Idolatry
Tom Stanton
tstanton at nationalgeographic.com
Tue May 13 23:51:16 CDT 1997
>>On Tuesday, 13 May 1997, Jules Siegel wrote:
>>Is this the Thomas Ruggles Pynchon, Jr., fan club? Are we allowed
>>only to offer fawning praise to his talent . . .? What is really going
>>on here?
At 09:45 PM 5/13/97 -0500, Andrew Clarke Walser wrote:
>Unfortunately, Jules has a point here.[snip] As much as I
>admire Pynchon, I do not admire him as a hockey fan does
>the Blackhawks, or as a Trekkie does Captain Kirk.
God, I hope we don't come off like Trekkies!
I also think Jules has a point. I admire TRP immensely but he's
not for everybody (my older sister is struggling through "V." and
wonders what I see in the guy). The fans here do get pretty
uppity about direct attacks on TRP, but to some degree that's
to be expected. After all, the list exists for fans as well as scholars.
Where I'd part company with Jules is his apparent insistence on
havingthe last word in his flaming debates. He's not alone in this
either. I used to post a lot more, but I've slowed way down, mostly
because I notice a disturbing tendancy to be "right" than any real
interest in exploring, questioning, or debating a given issue.
>Jules also raises, later in his posting, an interesting question: Does
>the INACCURACY of some of Pynchon's work mar it aesthetically? Does
>Pynchon sacrifice a potentially valuable realism -- one toward which he
>seems to lean -- for the sake of cheap literary effects?

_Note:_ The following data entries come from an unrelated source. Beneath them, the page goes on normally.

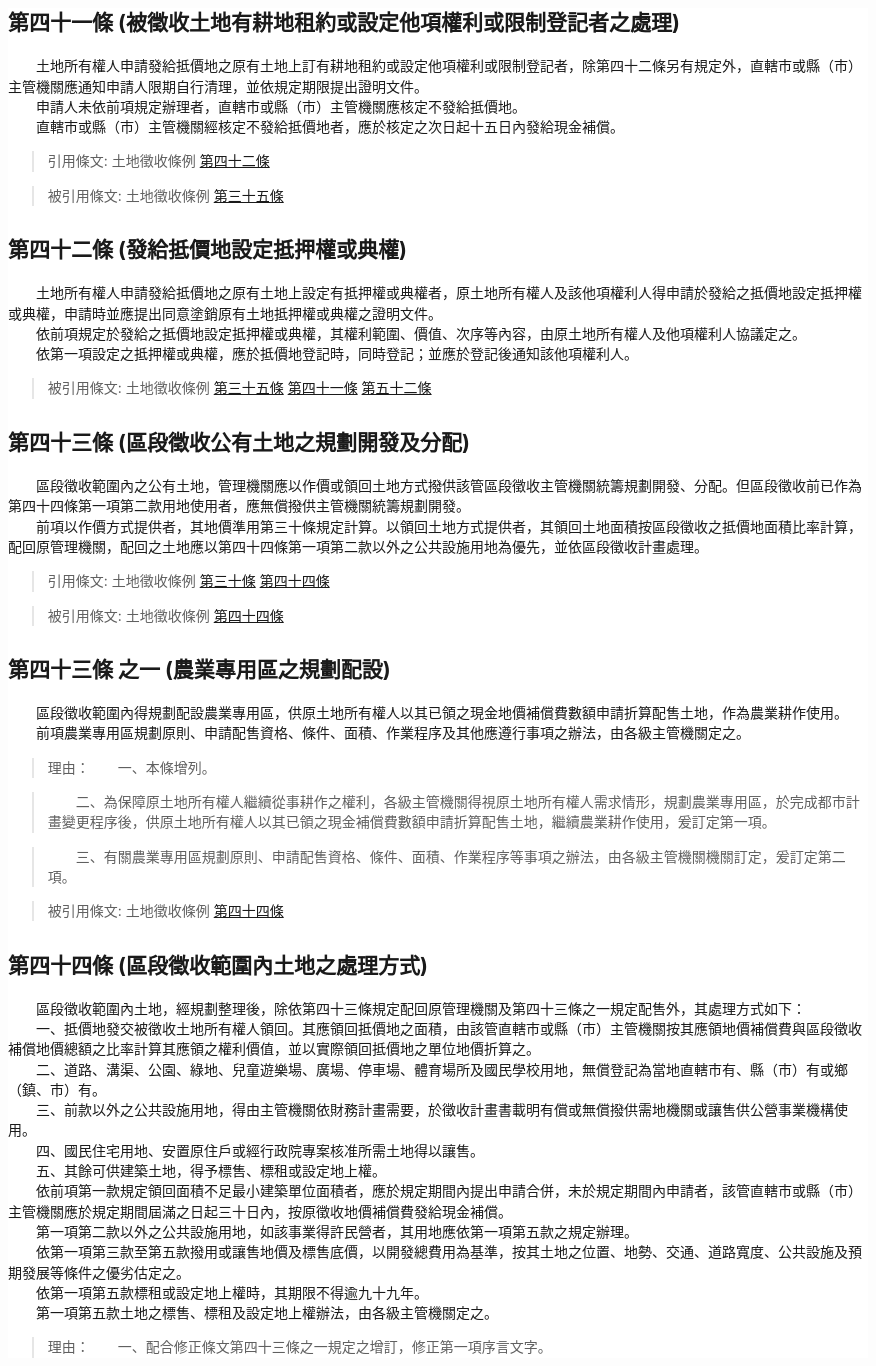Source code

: 

第四十一條 (被徵收土地有耕地租約或設定他項權利或限制登記者之處理)
-----------------------------------------------------------------
　　土地所有權人申請發給抵價地之原有土地上訂有耕地租約或設定他項權利或限制登記者，除第四十二條另有規定外，直轄市或縣（市）主管機關應通知申請人限期自行清理，並依規定期限提出證明文件。  
　　申請人未依前項規定辦理者，直轄市或縣（市）主管機關應核定不發給抵價地。  
　　直轄市或縣（市）主管機關經核定不發給抵價地者，應於核定之次日起十五日內發給現金補償。  
> 引用條文: 土地徵收條例 [第四十二條](../../環境資源/地政/土地徵收條例.md#第四十二條-發給抵價地設定抵押權或典權)

> 被引用條文: 土地徵收條例 [第三十五條](../../環境資源/地政/土地徵收條例.md#第三十五條-應有之負擔及清償)



第四十二條 (發給抵價地設定抵押權或典權)
---------------------------------------
　　土地所有權人申請發給抵價地之原有土地上設定有抵押權或典權者，原土地所有權人及該他項權利人得申請於發給之抵價地設定抵押權或典權，申請時並應提出同意塗銷原有土地抵押權或典權之證明文件。  
　　依前項規定於發給之抵價地設定抵押權或典權，其權利範圍、價值、次序等內容，由原土地所有權人及他項權利人協議定之。  
　　依第一項設定之抵押權或典權，應於抵價地登記時，同時登記；並應於登記後通知該他項權利人。  
> 被引用條文: 土地徵收條例 [第三十五條](../../環境資源/地政/土地徵收條例.md#第三十五條-應有之負擔及清償) [第四十一條](../../環境資源/地政/土地徵收條例.md#第四十一條-被徵收土地有耕地租約或設定他項權利或限制登記者之處理) [第五十二條](../../環境資源/地政/土地徵收條例.md#第五十二條-撤銷或廢止徵收後權利之准予或不予回復)



第四十三條 (區段徵收公有土地之規劃開發及分配)
---------------------------------------------
　　區段徵收範圍內之公有土地，管理機關應以作價或領回土地方式撥供該管區段徵收主管機關統籌規劃開發、分配。但區段徵收前已作為第四十四條第一項第二款用地使用者，應無償撥供主管機關統籌規劃開發。  
　　前項以作價方式提供者，其地價準用第三十條規定計算。以領回土地方式提供者，其領回土地面積按區段徵收之抵價地面積比率計算，配回原管理機關，配回之土地應以第四十四條第一項第二款以外之公共設施用地為優先，並依區段徵收計畫處理。  
> 引用條文: 土地徵收條例 [第三十條](../../環境資源/地政/土地徵收條例.md#第三十條-補償地價之基準) [第四十四條](../../環境資源/地政/土地徵收條例.md#第四十四條-區段徵收範圍內土地之處理方式)

> 被引用條文: 土地徵收條例 [第四十四條](../../環境資源/地政/土地徵收條例.md#第四十四條-區段徵收範圍內土地之處理方式)



第四十三條 之一 (農業專用區之規劃配設)
--------------------------------------
　　區段徵收範圍內得規劃配設農業專用區，供原土地所有權人以其已領之現金地價補償費數額申請折算配售土地，作為農業耕作使用。  
　　前項農業專用區規劃原則、申請配售資格、條件、面積、作業程序及其他應遵行事項之辦法，由各級主管機關定之。  
> 理由：　　一、本條增列。

> 　　二、為保障原土地所有權人繼續從事耕作之權利，各級主管機關得視原土地所有權人需求情形，規劃農業專用區，於完成都市計畫變更程序後，供原土地所有權人以其已領之現金補償費數額申請折算配售土地，繼續農業耕作使用，爰訂定第一項。

> 　　三、有關農業專用區規劃原則、申請配售資格、條件、面積、作業程序等事項之辦法，由各級主管機關機關訂定，爰訂定第二項。

> 被引用條文: 土地徵收條例 [第四十四條](../../環境資源/地政/土地徵收條例.md#第四十四條-區段徵收範圍內土地之處理方式)



第四十四條 (區段徵收範圍內土地之處理方式)
-----------------------------------------
　　區段徵收範圍內土地，經規劃整理後，除依第四十三條規定配回原管理機關及第四十三條之一規定配售外，其處理方式如下：  
　　一、抵價地發交被徵收土地所有權人領回。其應領回抵價地之面積，由該管直轄市或縣（市）主管機關按其應領地價補償費與區段徵收補償地價總額之比率計算其應領之權利價值，並以實際領回抵價地之單位地價折算之。  
　　二、道路、溝渠、公園、綠地、兒童遊樂場、廣場、停車場、體育場所及國民學校用地，無償登記為當地直轄市有、縣（市）有或鄉（鎮、市）有。  
　　三、前款以外之公共設施用地，得由主管機關依財務計畫需要，於徵收計畫書載明有償或無償撥供需地機關或讓售供公營事業機構使用。  
　　四、國民住宅用地、安置原住戶或經行政院專案核准所需土地得以讓售。  
　　五、其餘可供建築土地，得予標售、標租或設定地上權。  
　　依前項第一款規定領回面積不足最小建築單位面積者，應於規定期間內提出申請合併，未於規定期間內申請者，該管直轄市或縣（市）主管機關應於規定期間屆滿之日起三十日內，按原徵收地價補償費發給現金補償。  
　　第一項第二款以外之公共設施用地，如該事業得許民營者，其用地應依第一項第五款之規定辦理。  
　　依第一項第三款至第五款撥用或讓售地價及標售底價，以開發總費用為基準，按其土地之位置、地勢、交通、道路寬度、公共設施及預期發展等條件之優劣估定之。  
　　依第一項第五款標租或設定地上權時，其期限不得逾九十九年。  
　　第一項第五款土地之標售、標租及設定地上權辦法，由各級主管機關定之。  
> 理由：　　一、配合修正條文第四十三條之一規定之增訂，修正第一項序言文字。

TRP writes fiction, not journalism. While I admire his extensive use of
history, it is "used" in the fullest sense. Jules chides him over the drug
culture respresented in "Vineland," but the book, IMHO, was never about
the Northern CA drug culture Jules lived in, anymore than GR is about
the German rocket program. I've never seen any of TRP's works as an
example of realism (though he uses realism as a technique), and I doubt
scholars would classify him as a realist.